● DOCUMENT PASSAGE:
Even so, he offers a thesis:

“The moment zero becomes one is the moment the world springs to life,” Big Boss says. “So long as zero remains, one will eventually grow to one hundred again..”

Big Boss kills Zero and then passes away himself. The core of the series was always an ideological disagreement between these two men about how to carry on The Boss’ legacy and protect (or police) the world. Big Boss’ words are a bit clunky but the point is direct: so long as we have all this stuff around, so long as we have Snake and Big Boss, so long as there’s the smallest possibility of Metal Gear continuing, it will. The only way to end the series is to definitively shut the door. And while Snake is not executed in this version of the story, he is left with maybe a few months left to live. It’s a happier ending, but one that doesn’t lend itself to sequels.

Raiden appears in a street.
Konami

If a different path had been forged, one that saved Snake from this fate or left conspirators lurking in the wing, there would have been a risk of horrible creatures like the B&B Corps getting conjured up again. Mashed together canon-freaks constantly rising as the series remixed itself over and over into meaningless iconography. The ongoing unavailability of this game to the general public since release, something finally being addressed this summer in a remaster, muddied the series’ ambitions. For many people, Metal Gear was left incomplete. Which risked resurrections…

Of course, even after Guns of the Patriots, it wasn’t like the Metal Gear series really gave up the ghost. Kojima would famously try to tell one more story in Metal Gear Solid V: The Phantom Pain, but that project was left essentially incomplete as clashes with Konami management and a ballooning production left the game without its true final chapter. Even after this, the anxiety present in Guns of the Patriots—the fear that the series would just become a zombified sludge of canon image and assets—became realized in the controversial spin-off Metal Gear Survive.

Metal Gear is a fundamentally incomplete series without Guns of the Patriots. That might sound obvious to say! The story isn’t finished without the ending? Wow! But it’s important to stress the nature of what’s happening here. Modern games such as Resident Evil Requiem emulate the model set by Guns of the Patriots, summoning up old monsters for us to kill in the hopes of establishing a new series status quo; they perform similar rituals because that is the inevitable fate of franchises. The question is whether you will mash everything into a Ready Player One fan-service multiverse, or find the strength to end things. Guns of the Patriots is almost twenty years old but it foresaw the world of messy cinematic universes and chose the latter.

This is the line. This is where we take a bow. After this? It’s not my problem.

This isn’t always done cleanly. Some characters are turned into sacrificial lambs, dehumanized and flattened into raving beasts. A few others are forced into awkward final tableaus. Underneath that is the message: find the courage to end things. Do it messily if you must but stand firm and conclude. If you leave even a single thread hanging, your story might rise up again as an ugly monster. Let the world return to zero. Let it die. This is good, isn’t it?

A remaster of Guns of the Patriots will be included with Metal Gear Solid: Master Collection Vol. 2 when it launches on August 27.

● YOUR ASSIGNMENT: Swap "courage" for "nerve" in the Metal Gear passage, then write out everything from "This isn’t always" down to "on August 27." with that change. The dataset entries are separate material with no tie to the Metal Gear passage.

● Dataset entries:
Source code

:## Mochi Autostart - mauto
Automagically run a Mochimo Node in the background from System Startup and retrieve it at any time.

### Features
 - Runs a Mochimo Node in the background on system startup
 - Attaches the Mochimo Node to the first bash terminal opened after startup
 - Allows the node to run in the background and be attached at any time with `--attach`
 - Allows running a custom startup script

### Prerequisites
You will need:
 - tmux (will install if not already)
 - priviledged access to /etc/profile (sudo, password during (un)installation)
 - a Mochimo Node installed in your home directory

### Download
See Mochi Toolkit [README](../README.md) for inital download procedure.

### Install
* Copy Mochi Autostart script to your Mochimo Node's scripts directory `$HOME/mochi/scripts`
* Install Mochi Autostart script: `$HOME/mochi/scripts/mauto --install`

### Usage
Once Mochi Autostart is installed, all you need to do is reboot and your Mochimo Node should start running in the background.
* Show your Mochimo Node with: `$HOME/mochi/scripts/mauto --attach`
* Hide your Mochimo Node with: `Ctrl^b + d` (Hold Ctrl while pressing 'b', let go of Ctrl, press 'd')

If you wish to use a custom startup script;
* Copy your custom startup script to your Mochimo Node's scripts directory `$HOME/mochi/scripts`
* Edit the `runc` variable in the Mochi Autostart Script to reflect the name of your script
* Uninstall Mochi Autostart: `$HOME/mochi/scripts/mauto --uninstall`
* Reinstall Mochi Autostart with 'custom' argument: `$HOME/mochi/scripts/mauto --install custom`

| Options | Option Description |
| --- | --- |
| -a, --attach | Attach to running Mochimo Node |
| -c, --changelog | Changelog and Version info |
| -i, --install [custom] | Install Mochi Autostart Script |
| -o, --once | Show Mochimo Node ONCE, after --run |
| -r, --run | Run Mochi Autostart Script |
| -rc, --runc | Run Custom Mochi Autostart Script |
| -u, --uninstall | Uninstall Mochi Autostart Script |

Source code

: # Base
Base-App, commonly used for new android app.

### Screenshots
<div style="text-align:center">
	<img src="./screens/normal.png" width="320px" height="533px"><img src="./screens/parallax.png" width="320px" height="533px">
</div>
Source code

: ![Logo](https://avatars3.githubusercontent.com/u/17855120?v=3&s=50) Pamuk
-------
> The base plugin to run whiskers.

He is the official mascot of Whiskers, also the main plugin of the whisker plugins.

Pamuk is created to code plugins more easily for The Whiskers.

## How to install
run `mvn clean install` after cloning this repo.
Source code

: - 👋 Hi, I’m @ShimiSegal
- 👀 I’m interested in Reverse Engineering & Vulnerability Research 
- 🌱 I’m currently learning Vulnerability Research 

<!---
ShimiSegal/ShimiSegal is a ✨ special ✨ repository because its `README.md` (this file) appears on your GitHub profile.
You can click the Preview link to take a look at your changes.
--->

● TASK OUTPUT:
This isn’t always done cleanly. Some characters are turned into sacrificial lambs, dehumanized and flattened into raving beasts. A few others are forced into awkward final tableaus. Underneath that is the message: find the nerve to end things. Do it messily if you must but stand firm and conclude. If you leave even a single thread hanging, your story might rise up again as an ugly monster. Let the world return to zero. Let it die. This is good, isn’t it?

A remaster of Guns of the Patriots will be included with Metal Gear Solid: Master Collection Vol. 2 when it launches on August 27.